Пышный приём в Бове, на котором настоял секретарь Монмута и Бовесский епископ Пьер Кошон, прошёл довольно мрачно, если не сказать – траурно, под угрюмым взглядом английского короля. Ни танцы, ни угощения не могли отвлечь Монмута от тяжёлых раздумий.
Он так желал оставаться в глазах Европы непобедимым монархом-праведником, которого направляет сам Господь! Так надеялся, что, покончив с войной юридически, очень скоро докажет всем абсолютную незыблемость своих прав фактическим её прекращением. Так мечтал, что короны Франции и Англии упокоятся с вечным миром на одной его голове…
Но глупый дофин не захотел благоразумно признать поражение и сбежать куда-нибудь в Испанию, или в Арагон, к родственникам этой своей так называемой «матушки». Он бунтовал, заставляя бросать против себя силы, набранные по гарнизонам Нормандии и Фландрии, а ведь те тоже не так давно завоеваны, и сами требуют повышенного внимания…
Ах, как было бы хорошо, если б этот жалкий безумец Шарль Шестой уже умер!
– Нашего брата убили на границе Анжу, – промолвил Монмут, слегка качнув рукой в сторону Бэдфорда, – это даёт нам все основания требовать у бунтовщиков против законной власти возвращения короне исконно английских земель. Оповестите герцогиню Анжуйскую, что все её земли ей больше не принадлежат.

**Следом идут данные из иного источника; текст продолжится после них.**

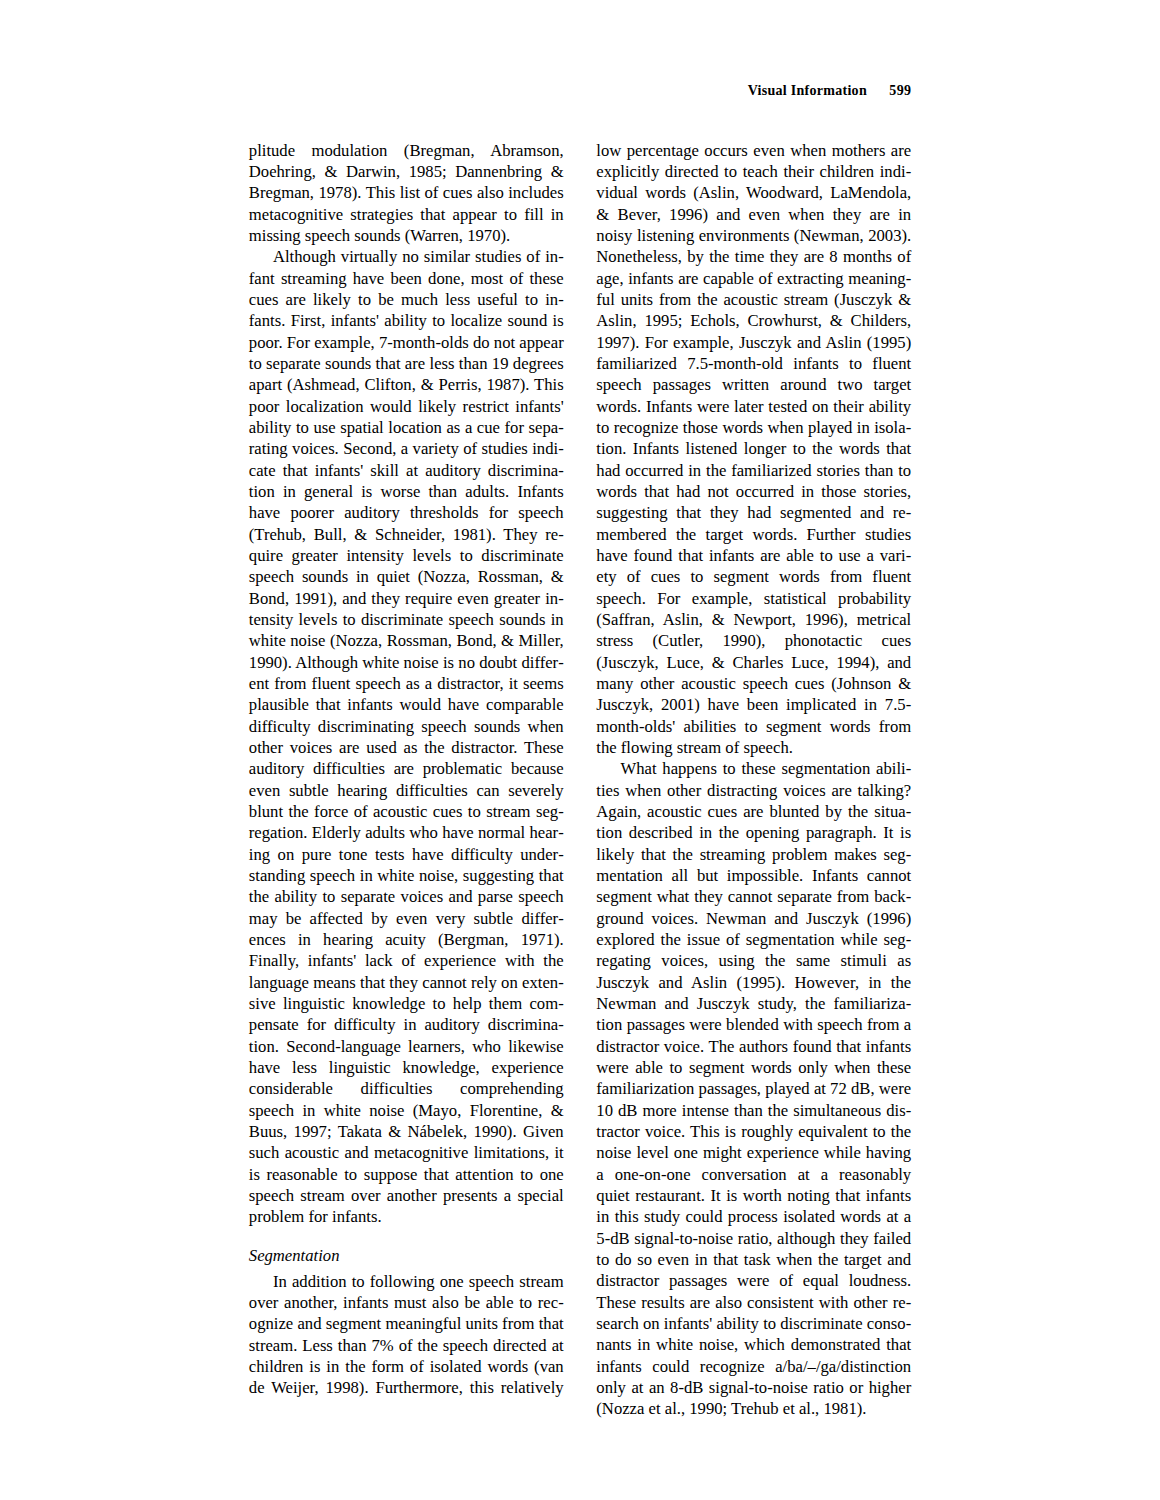Visual Information 599
plitude modulation (Bregman, Abramson, Doehring, & Darwin, 1985; Dannenbring & Bregman, 1978). This list of cues also includes metacognitive strategies that appear to fill in missing speech sounds (Warren, 1970).
Although virtually no similar studies of infant streaming have been done, most of these cues are likely to be much less useful to infants. First, infants' ability to localize sound is poor. For example, 7-month-olds do not appear to separate sounds that are less than 19 degrees apart (Ashmead, Clifton, & Perris, 1987). This poor localization would likely restrict infants' ability to use spatial location as a cue for separating voices. Second, a variety of studies indicate that infants' skill at auditory discrimination in general is worse than adults. Infants have poorer auditory thresholds for speech (Trehub, Bull, & Schneider, 1981). They require greater intensity levels to discriminate speech sounds in quiet (Nozza, Rossman, & Bond, 1991), and they require even greater intensity levels to discriminate speech sounds in white noise (Nozza, Rossman, Bond, & Miller, 1990). Although white noise is no doubt different from fluent speech as a distractor, it seems plausible that infants would have comparable difficulty discriminating speech sounds when other voices are used as the distractor. These auditory difficulties are problematic because even subtle hearing difficulties can severely blunt the force of acoustic cues to stream segregation. Elderly adults who have normal hearing on pure tone tests have difficulty understanding speech in white noise, suggesting that the ability to separate voices and parse speech may be affected by even very subtle differences in hearing acuity (Bergman, 1971). Finally, infants' lack of experience with the language means that they cannot rely on extensive linguistic knowledge to help them compensate for difficulty in auditory discrimination. Second-language learners, who likewise have less linguistic knowledge, experience considerable difficulties comprehending speech in white noise (Mayo, Florentine, & Buus, 1997; Takata & Nábelek, 1990). Given such acoustic and metacognitive limitations, it is reasonable to suppose that attention to one speech stream over another presents a special problem for infants.
Segmentation
In addition to following one speech stream over another, infants must also be able to recognize and segment meaningful units from that stream. Less than 7% of the speech directed at children is in the form of isolated words (van de Weijer, 1998). Furthermore, this relatively low percentage occurs even when mothers are explicitly directed to teach their children individual words (Aslin, Woodward, LaMendola, & Bever, 1996) and even when they are in noisy listening environments (Newman, 2003). Nonetheless, by the time they are 8 months of age, infants are capable of extracting meaningful units from the acoustic stream (Jusczyk & Aslin, 1995; Echols, Crowhurst, & Childers, 1997). For example, Jusczyk and Aslin (1995) familiarized 7.5-month-old infants to fluent speech passages written around two target words. Infants were later tested on their ability to recognize those words when played in isolation. Infants listened longer to the words that had occurred in the familiarized stories than to words that had not occurred in those stories, suggesting that they had segmented and remembered the target words. Further studies have found that infants are able to use a variety of cues to segment words from fluent speech. For example, statistical probability (Saffran, Aslin, & Newport, 1996), metrical stress (Cutler, 1990), phonotactic cues (Jusczyk, Luce, & Charles Luce, 1994), and many other acoustic speech cues (Johnson & Jusczyk, 2001) have been implicated in 7.5-month-olds' abilities to segment words from the flowing stream of speech.
What happens to these segmentation abilities when other distracting voices are talking? Again, acoustic cues are blunted by the situation described in the opening paragraph. It is likely that the streaming problem makes segmentation all but impossible. Infants cannot segment what they cannot separate from background voices. Newman and Jusczyk (1996) explored the issue of segmentation while segregating voices, using the same stimuli as Jusczyk and Aslin (1995). However, in the Newman and Jusczyk study, the familiarization passages were blended with speech from a distractor voice. The authors found that infants were able to segment words only when these familiarization passages, played at 72 dB, were 10 dB more intense than the simultaneous distractor voice. This is roughly equivalent to the noise level one might experience while having a one-on-one conversation at a reasonably quiet restaurant. It is worth noting that infants in this study could process isolated words at a 5-dB signal-to-noise ratio, although they failed to do so even in that task when the target and distractor passages were of equal loudness. These results are also consistent with other research on infants' ability to discriminate consonants in white noise, which demonstrated that infants could recognize a/ba/–/ga/distinction only at an 8-dB signal-to-noise ratio or higher (Nozza et al., 1990; Trehub et al., 1981).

– Разумно ли делать это сейчас, Гарри? – еле слышно спросил Бэдфорд. – Я тоже зол за Томаса, но на юго-западе у нас слишком мало сторонников. Алансон, который ты мне пожаловал, уже осадили, а Анжу – это не Алансон. Тут у дофина интересы личные…
– Значит, я возьму всё своё силой, – процедил Монмут, с ненавистью глядя на танцующих гостей. – «Зол за Томаса»… Скажи лучше, зол НА Томаса, да упокоится его душа в мире! Мы оба знаем, что поражение под Боже всего лишь его просчёт, но никак не заслуга этих французских бунтовщиков. И, если бы об умерших не принято было говорить только доброе, я бы высказался определённей. Но я лучше сделаю… И для начала вышибу всех этих «дофинистов» из окрестностей Парижа. Много времени не займёт.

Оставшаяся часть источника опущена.